The results from a community consultation on the future of Yorkshire devolution in both Doncaster and Barnsley will be known imminently. In 2018, it would be nice to see real progress on a defined constitutional settlement for the UK that repatriates real powers away from the centre to areas that are large enough in scale to have the clout to deal with a post-Brexit world.
Rotheram’s festive Wish List
Martin Liptrot, Public Affairs Strategist, 98 Republic
In the spirit of Liverpool music legend John Peel’s Festive Fifty, I am suggesting a Festive Five for Metro Mayor Steve Rotheram.
At five, is the perennial favourite, Progress on Transport – secure commitment from HMG that HS3 will get the green light in 2018.
At four, a new entry, Liverpool City Region’s 6 councils and Combined Authority succeed with their local Full Fibre Network proposal to see LCR businesses wired to the fastest digital network in Britain.
Number three is a non-mover – Jobs and Skills – LCR could secure more support from the Department of Work and Pensions to help the long term unemployed, building on the success of the £29m Ways to Work programme.
Number two on this year’s wish list is the ambitious plan to harness the River Mersey tides to provide sufficient energy to power 200,000 homes across the city region and cut our carbon footprint and tackle air pollution.
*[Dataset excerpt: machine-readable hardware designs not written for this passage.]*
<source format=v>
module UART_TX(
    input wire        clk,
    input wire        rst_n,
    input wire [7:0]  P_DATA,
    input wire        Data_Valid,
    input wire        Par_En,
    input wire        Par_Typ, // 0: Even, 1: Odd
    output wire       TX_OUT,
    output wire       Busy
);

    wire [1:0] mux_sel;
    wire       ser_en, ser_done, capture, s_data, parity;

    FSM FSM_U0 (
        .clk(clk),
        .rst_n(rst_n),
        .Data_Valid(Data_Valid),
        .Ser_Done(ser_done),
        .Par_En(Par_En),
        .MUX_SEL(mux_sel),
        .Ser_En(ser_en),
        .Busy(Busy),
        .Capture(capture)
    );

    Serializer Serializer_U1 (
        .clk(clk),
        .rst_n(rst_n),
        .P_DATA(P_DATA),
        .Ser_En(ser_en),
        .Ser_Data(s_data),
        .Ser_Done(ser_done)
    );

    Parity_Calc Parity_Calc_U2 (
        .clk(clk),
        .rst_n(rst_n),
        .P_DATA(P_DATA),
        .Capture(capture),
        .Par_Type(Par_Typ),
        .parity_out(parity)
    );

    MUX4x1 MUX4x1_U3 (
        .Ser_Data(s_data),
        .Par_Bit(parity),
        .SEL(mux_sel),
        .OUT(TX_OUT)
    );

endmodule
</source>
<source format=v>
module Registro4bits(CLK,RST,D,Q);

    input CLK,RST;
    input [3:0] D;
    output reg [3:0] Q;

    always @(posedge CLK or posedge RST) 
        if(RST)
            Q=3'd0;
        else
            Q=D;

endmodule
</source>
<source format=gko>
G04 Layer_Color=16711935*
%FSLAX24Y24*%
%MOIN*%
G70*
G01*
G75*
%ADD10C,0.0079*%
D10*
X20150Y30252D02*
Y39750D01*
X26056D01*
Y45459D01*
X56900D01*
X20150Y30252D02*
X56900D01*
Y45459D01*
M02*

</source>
And top of the wish list this year is for UK Government to back Liverpool City Region’s 2018 Industrial Strategy and support us in attracting major new employers to the region, creating jobs and supply chain opportunities.
Greater Manchester can lead the way on housing
Sam Popper, Head of Policy, DevoConnect
Devolution in England rewards the winners, and this was evident in November’s budget. While Manchester’s neighbours Liverpool and Leeds have had impasses of different sorts over the past six months, Greater Manchester has pressed on and gained its fifth deal in November.
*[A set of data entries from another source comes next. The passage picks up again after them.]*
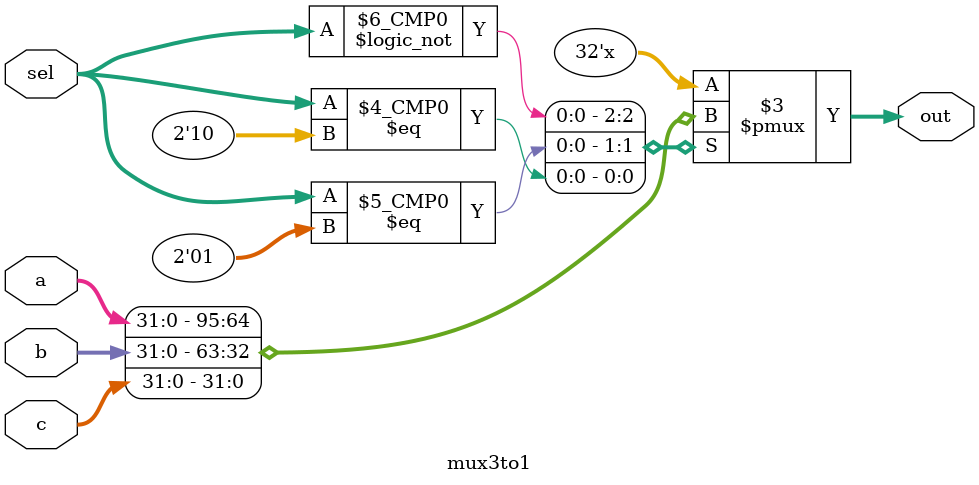
<source format=v>
module mux3to1 #(parameter WIDTH = 32) (
    input [WIDTH-1:0] a,
    input [WIDTH-1:0] b,
    input [WIDTH-1:0] c,
    input [1:0] sel,
    output reg [WIDTH-1:0] out
);

always @(*) begin
    case(sel)
        2'b00: out = a;
        2'b01: out = b;
        2'b10: out = c;
        default: out = {WIDTH{1'bx}};
    endcase
end
endmodule
</source>
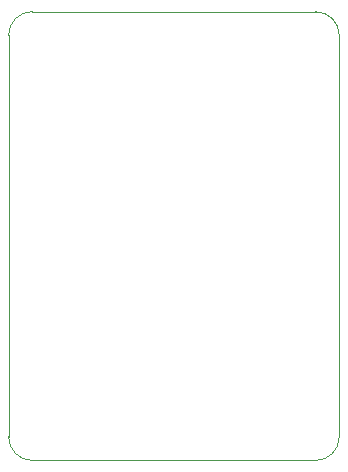
<source format=gm1>
G04 #@! TF.GenerationSoftware,KiCad,Pcbnew,9.0.2*
G04 #@! TF.CreationDate,2025-12-31T10:57:56+01:00*
G04 #@! TF.ProjectId,synthmate_L432,73796e74-686d-4617-9465-5f4c3433322e,rev?*
G04 #@! TF.SameCoordinates,Original*
G04 #@! TF.FileFunction,Profile,NP*
%FSLAX46Y46*%
G04 Gerber Fmt 4.6, Leading zero omitted, Abs format (unit mm)*
G04 Created by KiCad (PCBNEW 9.0.2) date 2025-12-31 10:57:56*
%MOMM*%
%LPD*%
G01*
G04 APERTURE LIST*
G04 #@! TA.AperFunction,Profile*
%ADD10C,0.050000*%
G04 #@! TD*
G04 APERTURE END LIST*
D10*
X125820000Y-72780000D02*
X125820000Y-106780000D01*
X153820000Y-106780000D02*
X153820001Y-72780000D01*
X127820000Y-108780000D02*
X151820000Y-108780000D01*
X151820001Y-70780000D02*
G75*
G02*
X153820001Y-72780000I1J-1999999D01*
G01*
X153820000Y-106780000D02*
G75*
G02*
X151820000Y-108780000I-1999999J-1D01*
G01*
X127820000Y-108780000D02*
G75*
G02*
X125820000Y-106780000I-1J1999999D01*
G01*
X125820000Y-72780000D02*
G75*
G02*
X127820000Y-70780000I2000000J0D01*
G01*
X127820000Y-70780000D02*
X151820001Y-70780000D01*
M02*

</source>
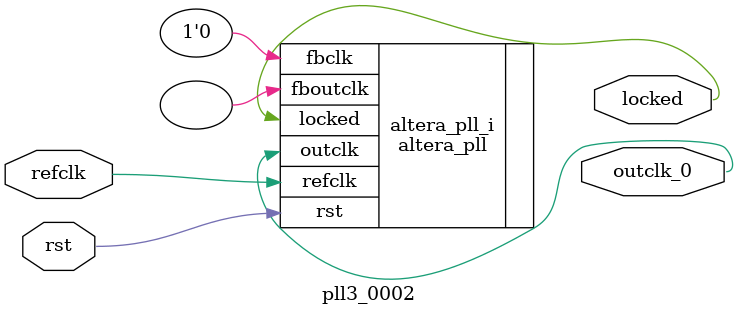
<source format=v>
`timescale 1ns/10ps
module  pll3_0002(

	// interface 'refclk'
	input wire refclk,

	// interface 'reset'
	input wire rst,

	// interface 'outclk0'
	output wire outclk_0,

	// interface 'locked'
	output wire locked
);

	altera_pll #(
		.fractional_vco_multiplier("false"),
		.reference_clock_frequency("50.0 MHz"),
		.operation_mode("direct"),
		.number_of_clocks(1),
		.output_clock_frequency0("12.288135 MHz"),
		.phase_shift0("0 ps"),
		.duty_cycle0(50),
		.output_clock_frequency1("0 MHz"),
		.phase_shift1("0 ps"),
		.duty_cycle1(50),
		.output_clock_frequency2("0 MHz"),
		.phase_shift2("0 ps"),
		.duty_cycle2(50),
		.output_clock_frequency3("0 MHz"),
		.phase_shift3("0 ps"),
		.duty_cycle3(50),
		.output_clock_frequency4("0 MHz"),
		.phase_shift4("0 ps"),
		.duty_cycle4(50),
		.output_clock_frequency5("0 MHz"),
		.phase_shift5("0 ps"),
		.duty_cycle5(50),
		.output_clock_frequency6("0 MHz"),
		.phase_shift6("0 ps"),
		.duty_cycle6(50),
		.output_clock_frequency7("0 MHz"),
		.phase_shift7("0 ps"),
		.duty_cycle7(50),
		.output_clock_frequency8("0 MHz"),
		.phase_shift8("0 ps"),
		.duty_cycle8(50),
		.output_clock_frequency9("0 MHz"),
		.phase_shift9("0 ps"),
		.duty_cycle9(50),
		.output_clock_frequency10("0 MHz"),
		.phase_shift10("0 ps"),
		.duty_cycle10(50),
		.output_clock_frequency11("0 MHz"),
		.phase_shift11("0 ps"),
		.duty_cycle11(50),
		.output_clock_frequency12("0 MHz"),
		.phase_shift12("0 ps"),
		.duty_cycle12(50),
		.output_clock_frequency13("0 MHz"),
		.phase_shift13("0 ps"),
		.duty_cycle13(50),
		.output_clock_frequency14("0 MHz"),
		.phase_shift14("0 ps"),
		.duty_cycle14(50),
		.output_clock_frequency15("0 MHz"),
		.phase_shift15("0 ps"),
		.duty_cycle15(50),
		.output_clock_frequency16("0 MHz"),
		.phase_shift16("0 ps"),
		.duty_cycle16(50),
		.output_clock_frequency17("0 MHz"),
		.phase_shift17("0 ps"),
		.duty_cycle17(50),
		.pll_type("General"),
		.pll_subtype("General")
	) altera_pll_i (
		.rst	(rst),
		.outclk	({outclk_0}),
		.locked	(locked),
		.fboutclk	( ),
		.fbclk	(1'b0),
		.refclk	(refclk)
	);
endmodule


</source>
It now has a roughly third share in a £28m Housing First pilot, rough sleeping being an area which Andy Burnham will undoubtedly be judged on come 2020. In 2018, GM will sign a Housing and Growth deal with the Government – if this could include mayoral call-in powers like Sadiq Khan’s and a refocus of the Housing Investment Fund towards social housing, the CA may be able to address the real structural issues at play.
Fiscal devolution is in the long-term a necessity but for now a fairer funding settlement for local government is the urgent need. Poor social care continues to have a knock-on effect on public services and lobbying for more cash must be a priority.
Getting Cambridgeshire and Peterborough on the map this Christmas
Ross Cathcart, Executive Manager, DevoConnect
With the Northern Powerhouse and familiar faces in West Midlands and Greater Manchester dominating ‘devo news’, Cambridgeshire and Peterborough has struggled to be heard in 2017. How to ensure its on the map for 2018? Here’s my three devo wishes for James Palmer this Christmas:
Work with local MPs – the new East of England APPG provides an excellent opportunity for the Combined Authority to build relations with and ensure buy-in from parliamentarians.
Engage with the counties – The promise of Sajid Javid’s ‘devolution framework’ raises the possibility of devolution for many of the counties around C&P. A new working dynamic between CAs, urban and rural, will be key for the success of both.
Make transport a priority – With the budget confirming a new Oxford-Cambridge line and the Transforming Cities Fund, James Palmer has the tools (and political will in Westminster) to deliver on transport.